The GPCCA package provides functions to implement Generalized Probabilistic
Canonical Correlation Analysis (GPCCA) on multi-modal dataset. GPCCA is
an unsupervised method designed to perform data integration and joint
dimensionality reduction on a dataset consisting of multiple modalities.
The package can be installed from GitHub with:
devtools::install_github("Kaversoniano/GPCCA")A tutorial of GPCCA comes as a built-in vignette with the installed package:
devtools::install_github("Kaversoniano/GPCCA", build_vignettes = TRUE)GPCCA is a probabilistic model built based on the Gaussian latent variable framework, serving as an extension of the probabilistic CCA (PCCA) with several key merits:
- It generalizes PCCA from two to more than two modalities.

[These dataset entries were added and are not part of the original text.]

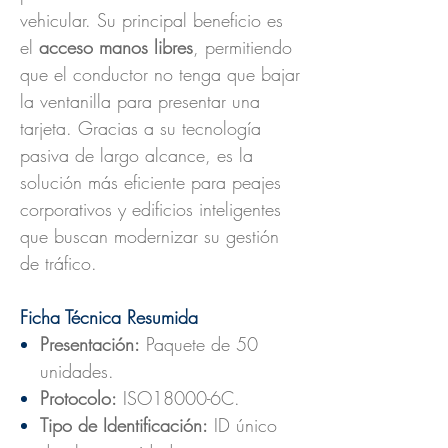
vehicular. Su principal beneficio es
el
acceso manos libres
, permitiendo
que el conductor no tenga que bajar
la ventanilla para presentar una
tarjeta. Gracias a su tecnología
pasiva de largo alcance, es la
solución más eficiente para peajes
corporativos y edificios inteligentes
que buscan modernizar su gestión
de tráfico.
Ficha Técnica Resumida
Presentación:
Paquete de 50
unidades.
Protocolo:
ISO18000-6C.
Tipo de Identificación:
ID único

- It learns joint low-dimensional embeddings probabilistically.
- It imputes missing values inherently during its parameter estimation.
GPCCA is capable of handling incomplete data with various patterns of missing values. See below for an illustration of the GPCCA model applied to a three-modality dataset. White boxes are used to indicate missing data and the missing pattern of each data modality is described as follows:
- Modality 1 contains random missing values
- Modality 2 is fully observed and complete
- Modality 3 involves modality-wise missingness
vignette("tutorial", package = "GPCCA")Please see the package vignette for:
- Generation of example multi-modal datasets
- How to fit the GPCCA model on a multi-modal dataset
- How to extract the *learned latent factors*
- Example downstream analysis on the *joint latent embeddings*
- Visualizations of the *low-dimensional embeddings*
- Model selection on the target dimension, i.e., the number of latent factors
GPCCAmodel is the primary function for users. It implements GPCCA and fit it
to a multi-modal dataset, which generates the joint low-dimensional embeddings.

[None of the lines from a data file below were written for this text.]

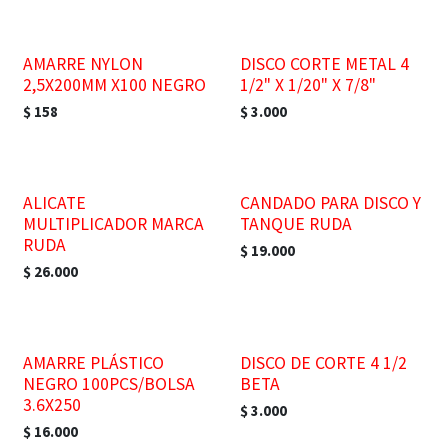
AMARRE NYLON
DISCO CORTE METAL 4
2,5X200MM X100 NEGRO
1/2" X 1/20" X 7/8"
$
158
$
3.000
ALICATE
CANDADO PARA DISCO Y
MULTIPLICADOR MARCA
TANQUE RUDA
RUDA
$
19.000
$
26.000
AMARRE PLÁSTICO
DISCO DE CORTE 4 1/2
NEGRO 100PCS/BOLSA
BETA
3.6X250
$
3.000
$
16.000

For high-dimensional data, feature selection is strongly recommended so
that only the highly informative features are included in the model fit.
This helps to reduce the computational resources required and boost the
computational speed.
GPCCAselect provides a built-in technique of model selection on
target dimension (hyper-parameter). Its output gives the optimal choice(s)

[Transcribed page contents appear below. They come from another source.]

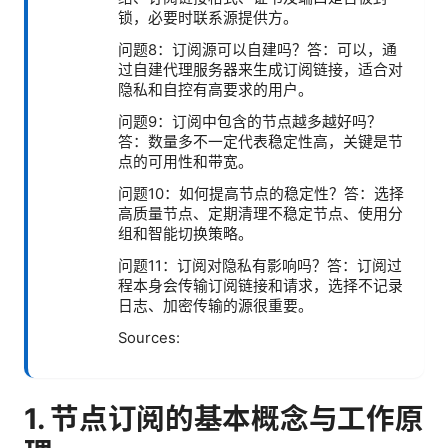
锁，必要时联系源提供方。
问题8：订阅源可以自建吗？答：可以，通
过自建代理服务器来生成订阅链接，适合对
隐私和自控有高要求的用户。
问题9：订阅中包含的节点越多越好吗？
答：数量多不一定代表稳定性高，关键是节
点的可用性和带宽。
问题10：如何提高节点的稳定性？答：选择
高质量节点、定期清理不稳定节点、使用分
组和智能切换策略。
问题11：订阅对隐私有影响吗？答：订阅过
程本身会传输订阅链接和请求，选择不记录
日志、加密传输的源很重要。
Sources:
1. 节点订阅的基本概念与工作原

of the target dimension based on a given set of candidate values.
GPCCAmodel2 is another primary function for users. It implements GPCCA
extension models: GPCCA-Pois and GPCCA-Bern, where
GPCCA-Pois is designed for multi-modal count data and
GPCCA-Bern is designed for multi-modal binary data. By contrast,
the original GPCCA model is developed for general continuous data,
which is implemented in a separate framework by GPCCAmodel.